Segment Start: PROVIDED INFORMATION

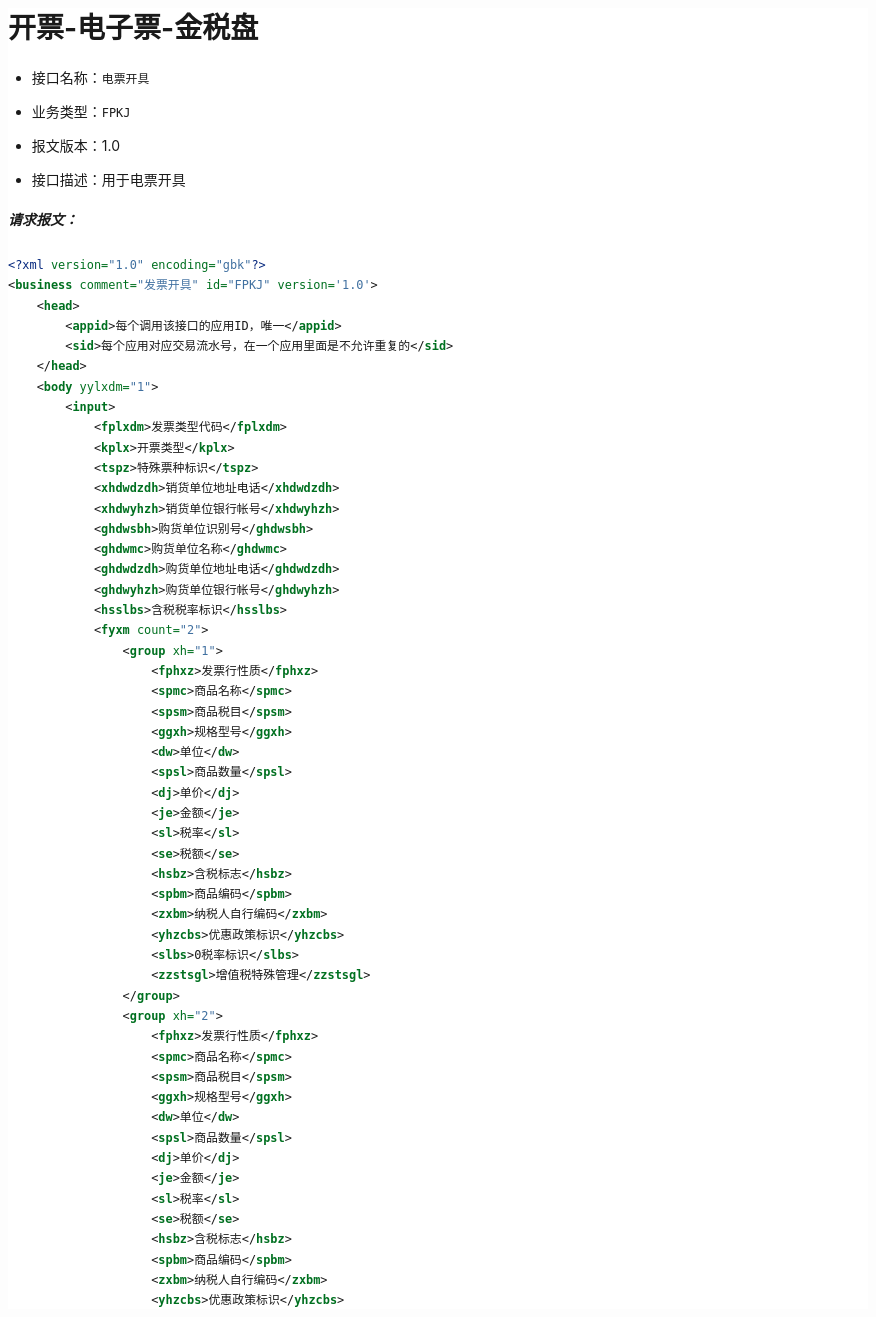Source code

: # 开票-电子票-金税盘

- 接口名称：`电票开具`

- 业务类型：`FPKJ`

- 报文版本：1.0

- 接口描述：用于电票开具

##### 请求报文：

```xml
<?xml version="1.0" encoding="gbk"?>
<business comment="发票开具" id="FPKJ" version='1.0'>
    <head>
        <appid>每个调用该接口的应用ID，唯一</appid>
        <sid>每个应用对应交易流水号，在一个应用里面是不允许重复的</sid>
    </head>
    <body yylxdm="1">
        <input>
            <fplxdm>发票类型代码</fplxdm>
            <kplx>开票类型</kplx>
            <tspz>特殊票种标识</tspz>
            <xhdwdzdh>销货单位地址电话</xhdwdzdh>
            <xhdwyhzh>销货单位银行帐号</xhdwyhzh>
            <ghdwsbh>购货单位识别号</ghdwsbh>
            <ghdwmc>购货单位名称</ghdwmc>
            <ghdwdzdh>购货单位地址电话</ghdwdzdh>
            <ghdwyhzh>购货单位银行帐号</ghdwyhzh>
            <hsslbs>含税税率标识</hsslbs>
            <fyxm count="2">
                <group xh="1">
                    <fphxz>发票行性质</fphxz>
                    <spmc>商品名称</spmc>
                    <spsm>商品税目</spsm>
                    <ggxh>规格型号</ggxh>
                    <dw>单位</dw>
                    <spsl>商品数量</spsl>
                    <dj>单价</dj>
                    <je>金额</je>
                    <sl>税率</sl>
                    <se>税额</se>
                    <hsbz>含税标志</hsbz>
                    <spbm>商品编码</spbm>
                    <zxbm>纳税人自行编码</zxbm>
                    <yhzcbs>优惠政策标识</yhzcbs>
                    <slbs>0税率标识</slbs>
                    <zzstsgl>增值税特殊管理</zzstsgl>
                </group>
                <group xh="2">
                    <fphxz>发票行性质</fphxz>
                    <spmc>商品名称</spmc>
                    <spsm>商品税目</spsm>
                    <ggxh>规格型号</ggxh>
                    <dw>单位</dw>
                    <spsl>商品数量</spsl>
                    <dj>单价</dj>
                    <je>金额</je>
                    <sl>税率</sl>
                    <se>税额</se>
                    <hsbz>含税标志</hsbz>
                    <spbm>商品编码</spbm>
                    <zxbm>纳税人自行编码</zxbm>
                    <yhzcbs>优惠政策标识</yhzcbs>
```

Segment End: PROVIDED INFORMATION
Segment Start: PROVIDED INFORMATION

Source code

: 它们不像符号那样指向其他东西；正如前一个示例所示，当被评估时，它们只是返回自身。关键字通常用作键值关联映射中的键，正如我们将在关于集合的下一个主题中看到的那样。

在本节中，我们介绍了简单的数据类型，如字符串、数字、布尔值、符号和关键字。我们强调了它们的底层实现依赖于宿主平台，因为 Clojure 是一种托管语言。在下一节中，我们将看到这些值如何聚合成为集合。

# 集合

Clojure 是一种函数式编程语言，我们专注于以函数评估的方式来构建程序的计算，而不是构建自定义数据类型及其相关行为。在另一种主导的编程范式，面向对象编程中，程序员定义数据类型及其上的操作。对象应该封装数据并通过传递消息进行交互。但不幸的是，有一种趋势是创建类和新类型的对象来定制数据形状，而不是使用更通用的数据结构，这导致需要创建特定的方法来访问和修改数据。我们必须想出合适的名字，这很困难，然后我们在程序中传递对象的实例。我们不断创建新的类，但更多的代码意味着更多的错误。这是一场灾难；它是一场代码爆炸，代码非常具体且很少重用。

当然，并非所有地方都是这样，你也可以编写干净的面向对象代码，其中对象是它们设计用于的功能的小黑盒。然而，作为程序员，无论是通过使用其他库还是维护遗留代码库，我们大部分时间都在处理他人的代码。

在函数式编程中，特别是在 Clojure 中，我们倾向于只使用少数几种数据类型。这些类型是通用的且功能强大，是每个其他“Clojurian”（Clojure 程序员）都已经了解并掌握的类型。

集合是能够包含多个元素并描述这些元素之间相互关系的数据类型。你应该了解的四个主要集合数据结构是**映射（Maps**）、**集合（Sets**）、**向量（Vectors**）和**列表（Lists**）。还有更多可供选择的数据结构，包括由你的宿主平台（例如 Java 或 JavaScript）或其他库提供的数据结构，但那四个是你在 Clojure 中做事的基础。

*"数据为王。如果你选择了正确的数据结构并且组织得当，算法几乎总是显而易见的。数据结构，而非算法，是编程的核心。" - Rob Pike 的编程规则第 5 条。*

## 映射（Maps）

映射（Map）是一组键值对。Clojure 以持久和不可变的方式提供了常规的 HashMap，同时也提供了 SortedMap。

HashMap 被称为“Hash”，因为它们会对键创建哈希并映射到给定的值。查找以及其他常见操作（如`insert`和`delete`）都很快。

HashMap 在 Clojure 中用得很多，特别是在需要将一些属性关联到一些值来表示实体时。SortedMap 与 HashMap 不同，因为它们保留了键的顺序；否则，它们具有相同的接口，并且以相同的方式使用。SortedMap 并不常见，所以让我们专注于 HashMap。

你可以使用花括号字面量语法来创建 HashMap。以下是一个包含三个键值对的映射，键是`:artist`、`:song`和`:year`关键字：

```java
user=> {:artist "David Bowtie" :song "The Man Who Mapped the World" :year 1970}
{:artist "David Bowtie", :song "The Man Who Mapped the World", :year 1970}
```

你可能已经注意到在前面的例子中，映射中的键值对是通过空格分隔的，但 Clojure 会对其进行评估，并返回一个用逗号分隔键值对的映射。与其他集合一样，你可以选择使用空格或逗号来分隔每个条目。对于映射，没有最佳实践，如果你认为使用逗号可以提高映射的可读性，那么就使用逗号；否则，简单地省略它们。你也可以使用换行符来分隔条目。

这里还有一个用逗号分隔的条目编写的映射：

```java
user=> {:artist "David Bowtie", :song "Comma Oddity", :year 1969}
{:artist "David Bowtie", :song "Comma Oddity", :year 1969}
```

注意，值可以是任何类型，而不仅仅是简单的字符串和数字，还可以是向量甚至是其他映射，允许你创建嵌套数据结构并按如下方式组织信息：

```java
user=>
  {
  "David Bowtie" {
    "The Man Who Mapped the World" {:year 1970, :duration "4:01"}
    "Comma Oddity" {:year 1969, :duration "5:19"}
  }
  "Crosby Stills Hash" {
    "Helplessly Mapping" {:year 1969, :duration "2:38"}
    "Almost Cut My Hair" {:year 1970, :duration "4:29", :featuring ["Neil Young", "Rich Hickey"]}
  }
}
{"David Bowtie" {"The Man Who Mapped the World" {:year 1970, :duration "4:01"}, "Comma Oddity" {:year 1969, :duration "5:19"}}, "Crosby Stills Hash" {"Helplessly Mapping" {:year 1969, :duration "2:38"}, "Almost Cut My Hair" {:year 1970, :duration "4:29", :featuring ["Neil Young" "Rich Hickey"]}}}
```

Segment End: PROVIDED INFORMATION
Segment Start: PROVIDED INFORMATION

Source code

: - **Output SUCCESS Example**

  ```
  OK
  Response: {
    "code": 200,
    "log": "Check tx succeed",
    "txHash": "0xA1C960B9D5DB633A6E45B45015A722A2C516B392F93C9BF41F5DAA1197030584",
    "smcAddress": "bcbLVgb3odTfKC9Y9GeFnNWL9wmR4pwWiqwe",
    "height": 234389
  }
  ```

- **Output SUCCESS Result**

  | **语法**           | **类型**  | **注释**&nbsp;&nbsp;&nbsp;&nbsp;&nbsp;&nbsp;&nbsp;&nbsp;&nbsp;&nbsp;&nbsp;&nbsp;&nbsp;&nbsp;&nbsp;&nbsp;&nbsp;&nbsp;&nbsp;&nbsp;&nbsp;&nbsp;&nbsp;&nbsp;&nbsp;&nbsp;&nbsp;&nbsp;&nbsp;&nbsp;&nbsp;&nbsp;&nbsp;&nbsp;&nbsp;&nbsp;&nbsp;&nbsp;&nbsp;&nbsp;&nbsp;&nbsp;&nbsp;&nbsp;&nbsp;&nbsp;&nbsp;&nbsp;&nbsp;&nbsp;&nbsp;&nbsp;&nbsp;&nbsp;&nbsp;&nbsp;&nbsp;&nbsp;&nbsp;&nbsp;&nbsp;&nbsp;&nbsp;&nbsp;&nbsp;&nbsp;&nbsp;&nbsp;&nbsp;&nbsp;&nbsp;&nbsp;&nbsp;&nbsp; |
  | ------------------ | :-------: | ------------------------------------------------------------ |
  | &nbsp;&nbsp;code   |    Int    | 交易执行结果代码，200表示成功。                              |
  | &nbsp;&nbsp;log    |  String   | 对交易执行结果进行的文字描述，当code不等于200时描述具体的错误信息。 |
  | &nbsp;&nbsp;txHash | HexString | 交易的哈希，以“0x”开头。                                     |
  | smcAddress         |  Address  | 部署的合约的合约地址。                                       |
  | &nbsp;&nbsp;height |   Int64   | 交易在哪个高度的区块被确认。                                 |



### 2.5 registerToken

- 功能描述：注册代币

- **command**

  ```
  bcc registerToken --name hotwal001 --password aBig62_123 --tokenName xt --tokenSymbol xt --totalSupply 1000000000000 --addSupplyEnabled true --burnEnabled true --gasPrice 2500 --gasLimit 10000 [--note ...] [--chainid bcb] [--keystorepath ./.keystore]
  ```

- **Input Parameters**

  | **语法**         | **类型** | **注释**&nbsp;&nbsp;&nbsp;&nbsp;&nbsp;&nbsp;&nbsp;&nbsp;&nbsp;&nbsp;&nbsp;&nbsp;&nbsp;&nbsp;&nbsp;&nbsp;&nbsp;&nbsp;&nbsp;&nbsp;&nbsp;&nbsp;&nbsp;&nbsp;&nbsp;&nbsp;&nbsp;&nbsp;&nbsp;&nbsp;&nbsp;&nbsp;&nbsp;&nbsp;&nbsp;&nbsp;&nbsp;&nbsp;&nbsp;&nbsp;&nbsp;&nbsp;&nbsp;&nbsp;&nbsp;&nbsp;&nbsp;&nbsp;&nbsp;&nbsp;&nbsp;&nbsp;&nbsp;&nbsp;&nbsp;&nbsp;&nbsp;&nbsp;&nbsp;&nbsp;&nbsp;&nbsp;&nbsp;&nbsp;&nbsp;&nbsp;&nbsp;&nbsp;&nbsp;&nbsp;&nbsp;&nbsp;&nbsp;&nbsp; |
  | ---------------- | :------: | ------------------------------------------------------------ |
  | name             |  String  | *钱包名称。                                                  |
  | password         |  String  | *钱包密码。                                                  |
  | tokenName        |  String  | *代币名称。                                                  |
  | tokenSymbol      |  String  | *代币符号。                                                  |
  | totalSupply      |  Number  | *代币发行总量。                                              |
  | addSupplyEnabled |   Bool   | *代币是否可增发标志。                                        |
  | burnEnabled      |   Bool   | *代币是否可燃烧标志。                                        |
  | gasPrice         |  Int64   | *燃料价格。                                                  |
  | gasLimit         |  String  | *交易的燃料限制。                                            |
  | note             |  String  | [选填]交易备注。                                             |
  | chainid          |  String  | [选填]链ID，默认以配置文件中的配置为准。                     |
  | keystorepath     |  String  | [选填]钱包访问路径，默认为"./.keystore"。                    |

Segment End: PROVIDED INFORMATION

#### EXERCISE DESCRIPTION
Lines in the listing above that hold the string "burnEnabled" need counting. Please reply with the total only.

#### EXPECTED OUTPUT
2